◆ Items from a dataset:

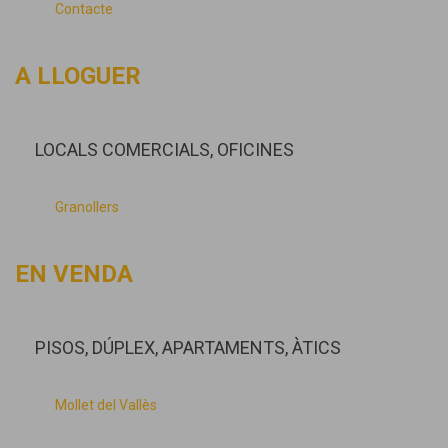
Contacte
A LLOGUER
LOCALS COMERCIALS, OFICINES
Granollers
EN VENDA
PISOS, DÚPLEX, APARTAMENTS, ÀTICS
Mollet del Vallès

◆ What you will do: A faithful copy of all the data above is required, printed exactly and with no pictures.

◆ Answer box:
Contacte
A LLOGUER
LOCALS COMERCIALS, OFICINES
Granollers
EN VENDA
PISOS, DÚPLEX, APARTAMENTS, ÀTICS
Mollet del Vallès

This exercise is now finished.